Contrairement à d'autres éditions du Hellfest, il y eut, cette année, peu de représentants du genre stoner, si ce n'est les Californiens de Fu Manchu et les Anglais de Uncle Acid & The Deadbeats, qui évoluent dans un registre plus rock et proposent une musique d'une grande sensibilité, à l'image de ce Pusher Man : https://www.youtube.com/watch?v=K7joq33KQqI

 

Une scène black metal moins relevée

Alors que la scène black metal jouit depuis quelques années d'une foisonnante vigueur, la programmation 2019 du Hellfest est apparue en peu en retrait. Bien sûr il y eut de beaux représentants (citons notamment Tormentor, première formation d'Attila Csihar et pionnier du black, les Grecs de Lucifer's Child, Carpathian Forest, digne représentant du true norvegian black metal, Cradle Of Filth dans un style symphonique plus inoffensif) mais rien de très attendu, si ce n'est Tormentor, mais manque de bol, ils jouaient pendant Tool.

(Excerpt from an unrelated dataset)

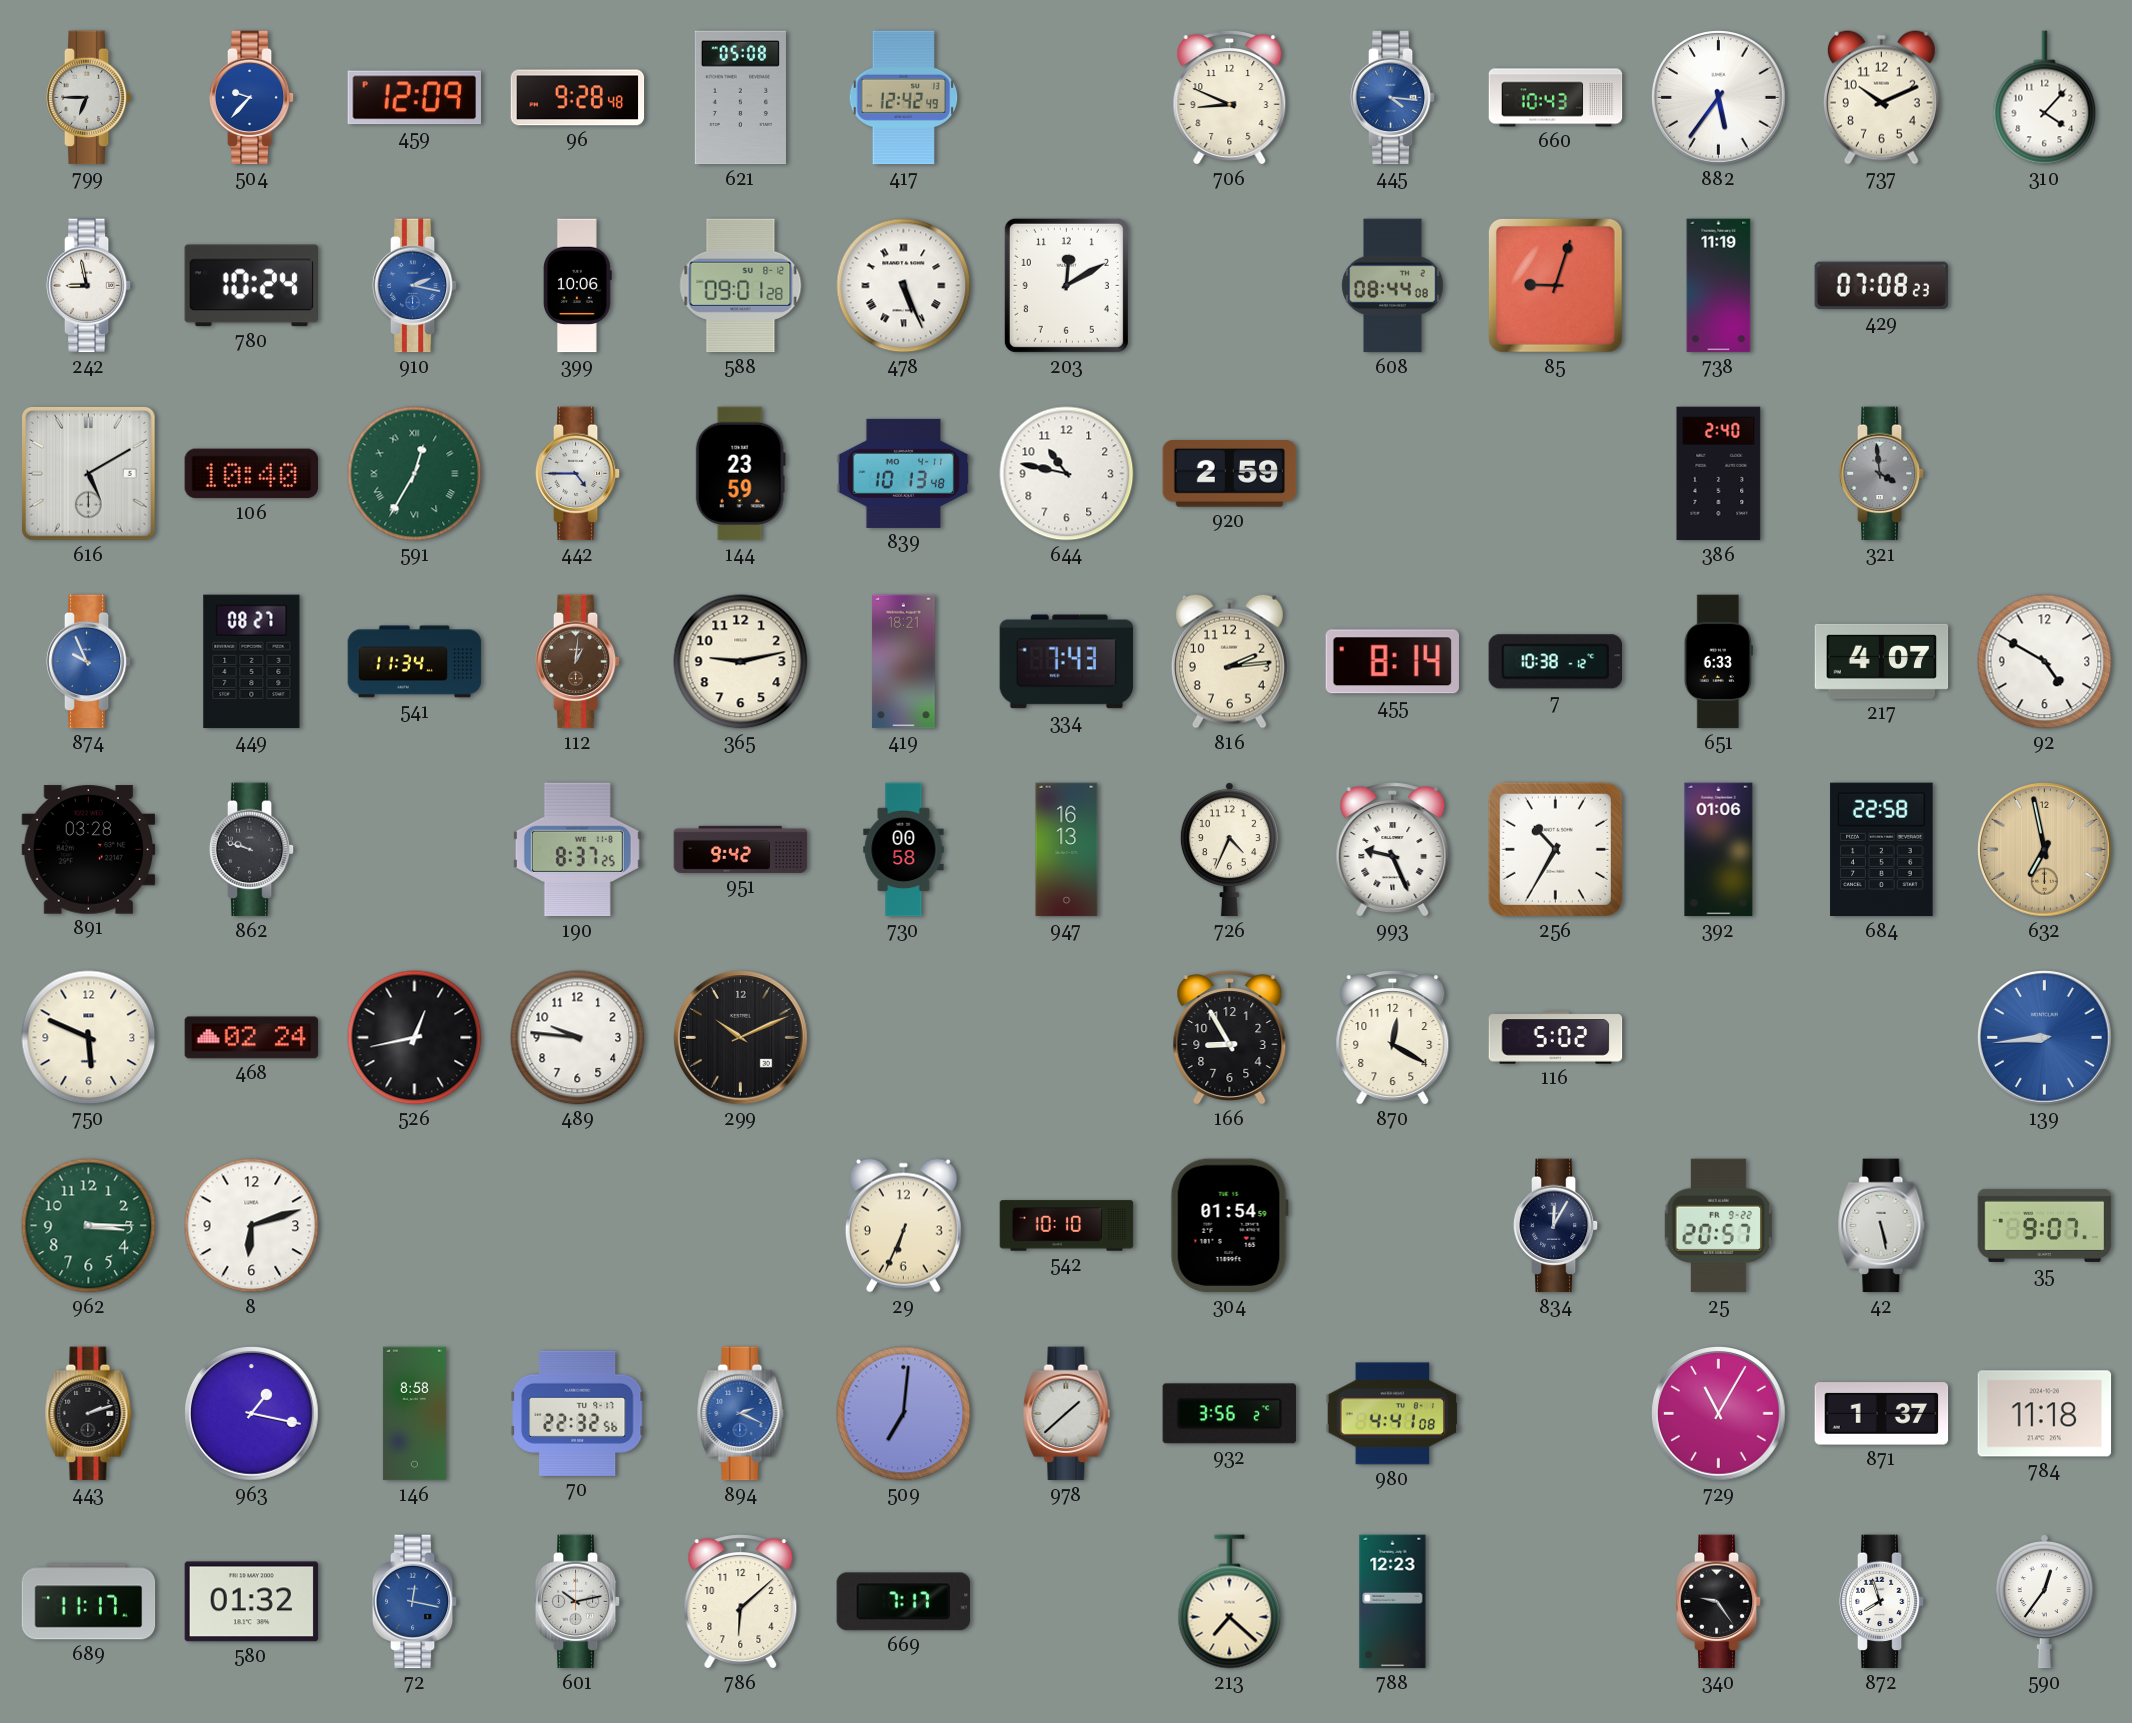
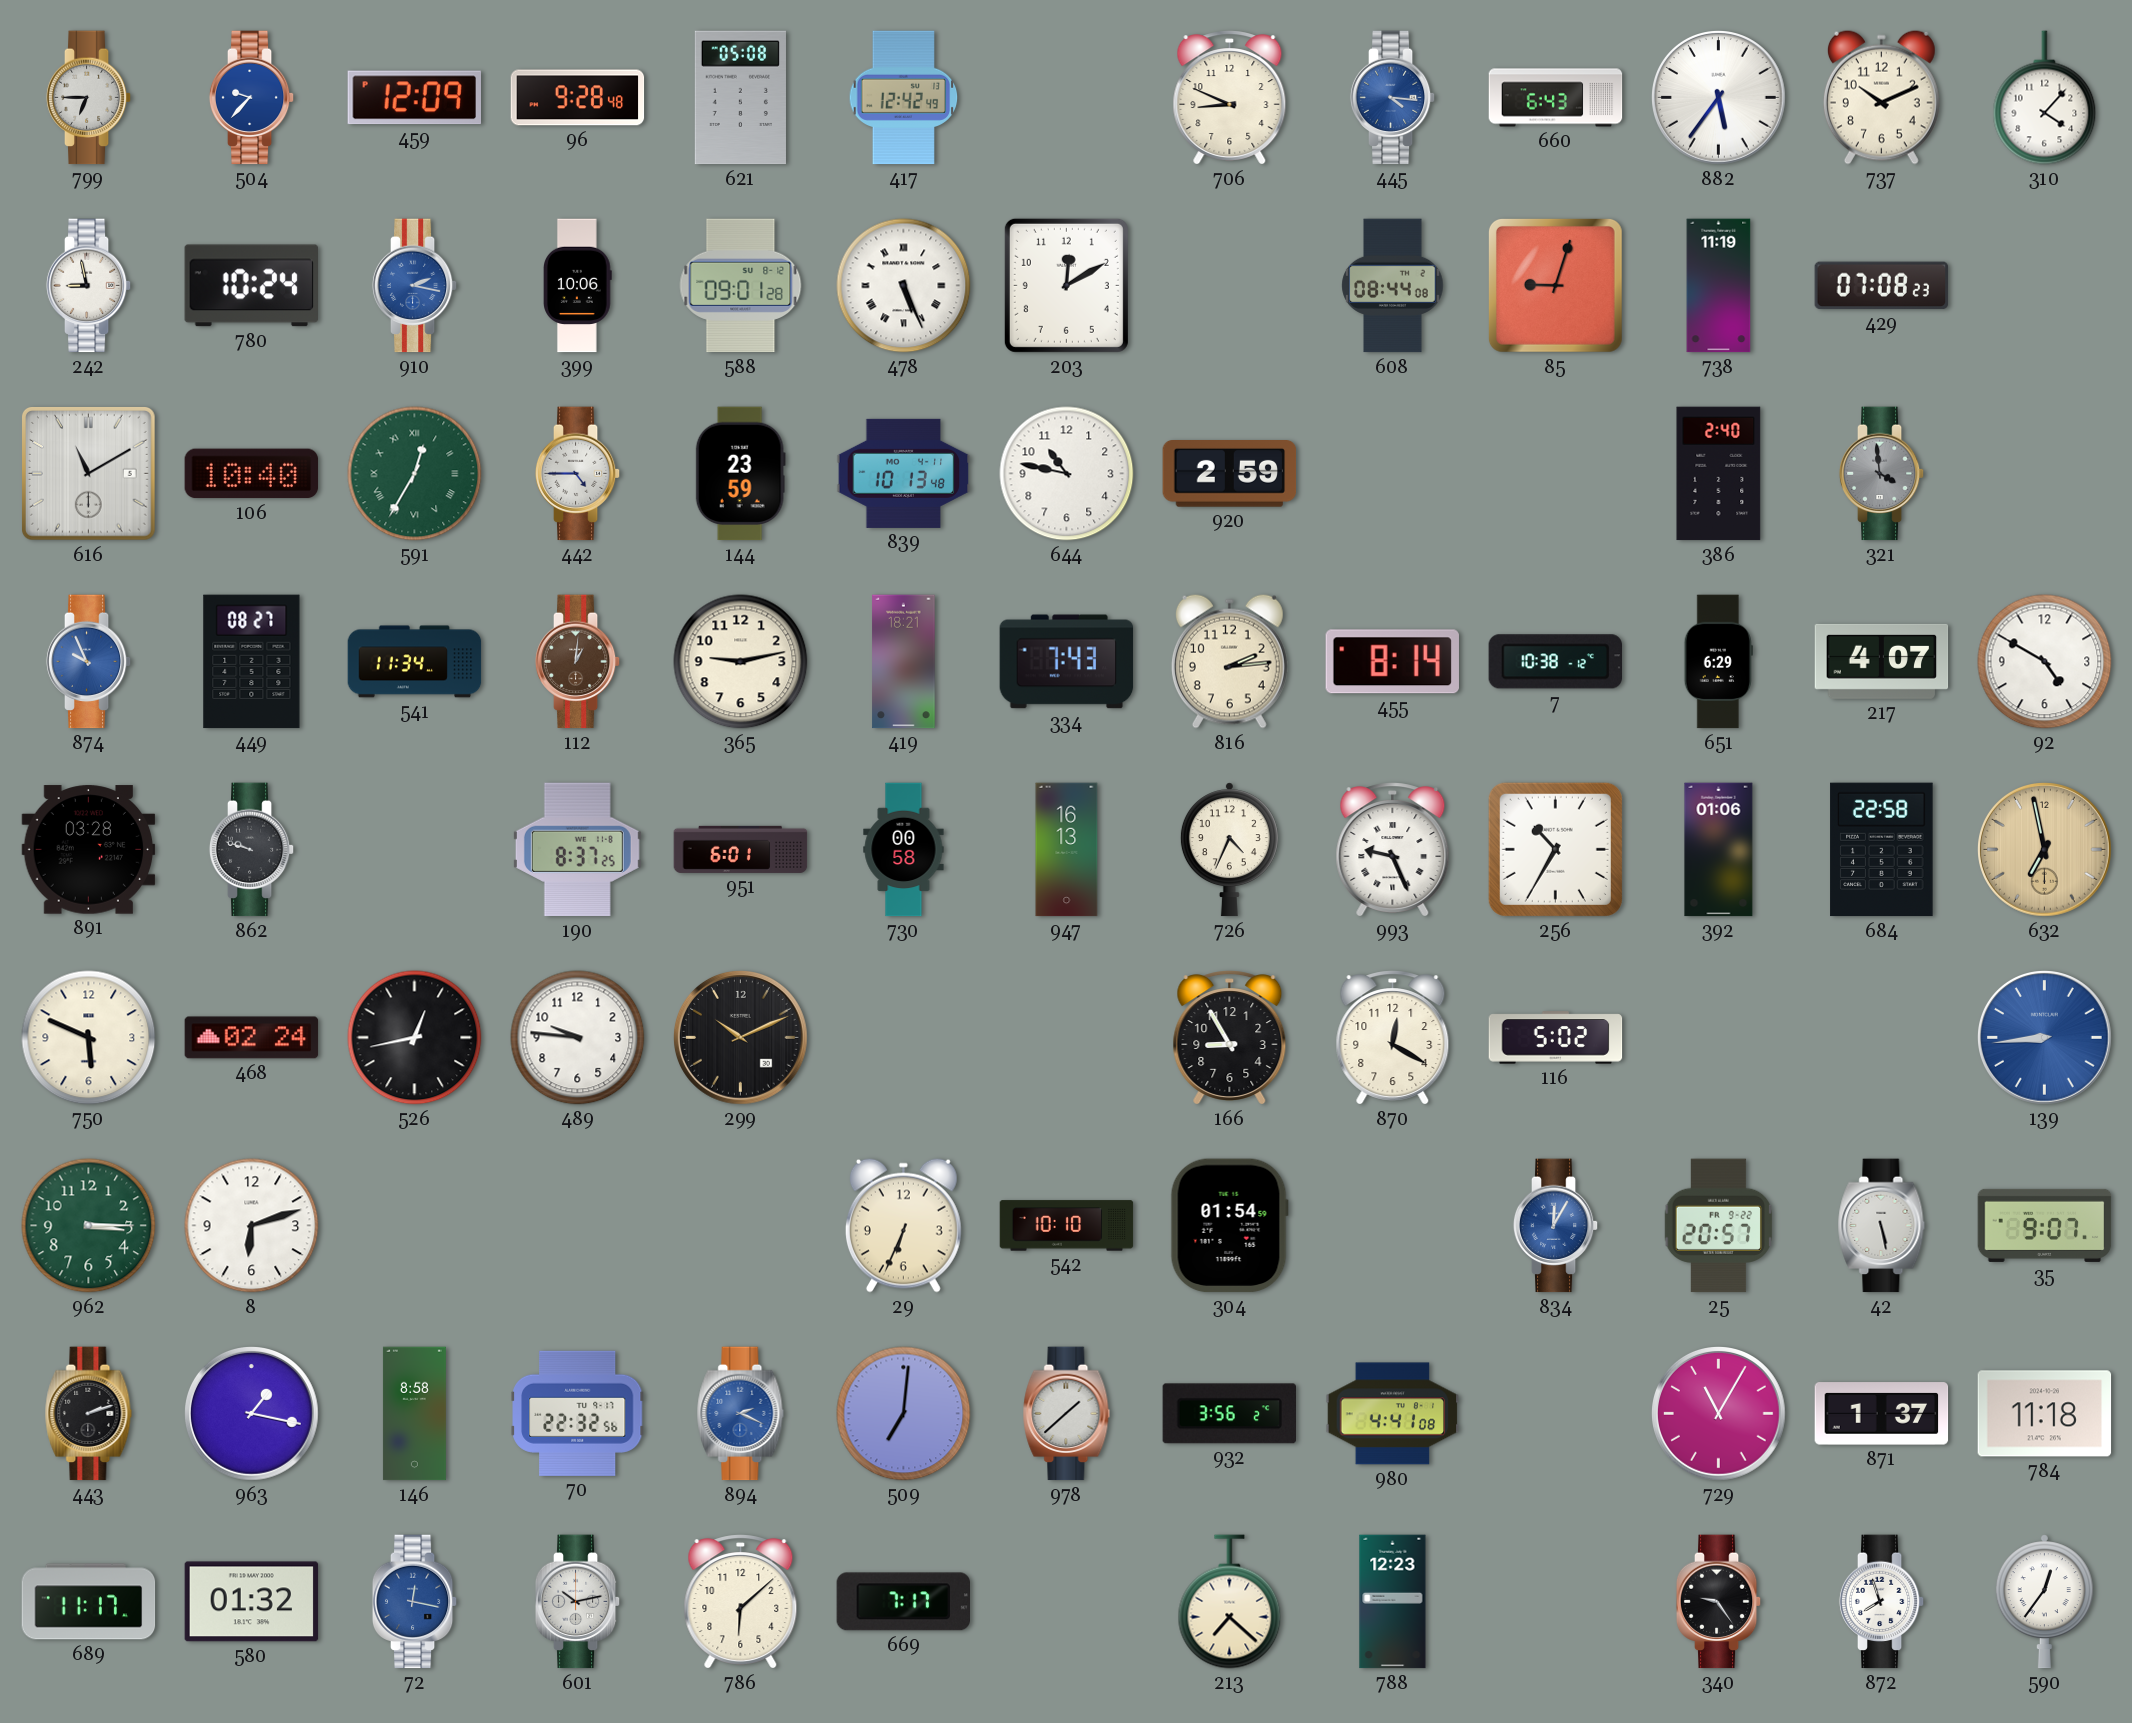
660: 10:43 -> 6:43
616: 5:10 -> 11:10
651: 6:33 -> 6:29
951: 9:42 -> 6:01
834 dial: navy -> blue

Cela laisse le champ libre pour apprécier la prestation assez "sauvage" de Wiegedood, qui nous avait habitué à des albums plus atmosphériques. Ce jeune collectif belge issu de Church Of Ra, et qui réunit des membres de Amenra, Rise And Fall et Oathbreaker, maîtrise parfaitement son style, un black metal émotionnel et atmosphérique, lorgnant vers le post-metal. On retrouve ici, dans un genre différent, quelque chose de l'énergie du Amenra des débuts, avec des ruptures bien senties et un chant hurlé charriant avec lui une profonde noirceur (https://www.youtube.com/watch?v=OnZu7UI1KJA).

Et surtout pour retrouver les seigneurs d'Emperor, qui ont joué quasiment en entier leur Anthems to the Welkin at Dust de 2017, avant de finir leur set par trois morceaux du chef d'oeuvre In the Nighside Eclypse de 1994. Un concert prenant, malgré un son désastreux (impossibilité de distinguer les guitares, clavier très en retrait, etc.). On était donc loin du live épique joué sur la Main Stage en 2014 pour les 20 ans de In the Nightside Eclypse.

 

Des propositions "hors-sol"

Comme les années précédentes (cf. les mémorables prestations de Magma, Prius ou Chelsea Wolfe), les surprises de la programmation sont venues venir de groupes naviguant dans des genres moins évidents, et pas toujours affiliés au "metal" stricto sensu. Cette année, ce sont les Japonais de Envy qui ont emporté le morceau, avec leur screamo survolté, d'une énergie folle, qui atteint de poignants sommets d'émotion. Un des concerts les plus marquants du festival. Belle réussite également pour les Néerlandais de Dool, évoluant dans un dark rock très classieux, qui ont joué pratiquement l'ensemble de leur unique album Here Now Then Then, ainsi qu'une reprise inattendue de Killing Joke, Love Like Blood, qui a fait s'enthousiasmer le public dès les premières notes.

Ce n'est pas peu dire qu'on aime l'album Eternal Kingdom de Cult Of Luna, mais on a ressenti cette fois une petite lassitude à l'écoute de morceaux comme Olwood et Ghost Trail, pourtant parfaitement exécutés. Il en va de même pour le monumental Finland, tiré de l'album Somewhere Along The Highway. Sans doute, les avons-nous trop écoutés en live. L'intérêt du concert fut donc plus profond pour les deux morceaux du nouvel album A Dawn to Fear (pas encore dévoilé au moment du concert), augurant un retour à un post-metal ample et solide, même si moins expérimental.

Une vraie déception pour le live de The Sisters of Mercy, dont le post-punk gothique n'a pas bien passé la barrière de la scène. Mais au rang des bonnes surprises, on peut mentionner Jo Quail, qui avait la tâche de pallier à l'annulation de Myrkur: Flokesange, et qui a dompté un chapiteau entier de metalleux armée de son seul violoncelle. Assistée par un matériel de création de boucles, la Britannique prend son temps, installe ses boucles et développe ses variations poétiques. La notion de live prend avec cette musicienne tout son sens, tant elle donne la sensation de sculpter en direct sa musique, s'étonnant elle-même du rendu de certaines de ses pièces. À noter la présence rassurante de Thomas Hedlund (batteur de Cult Of Luna) sur le morceau Adder Stone qui a apporté une tonalité encore plus rock à un set qui n'en manquait pourtant pas.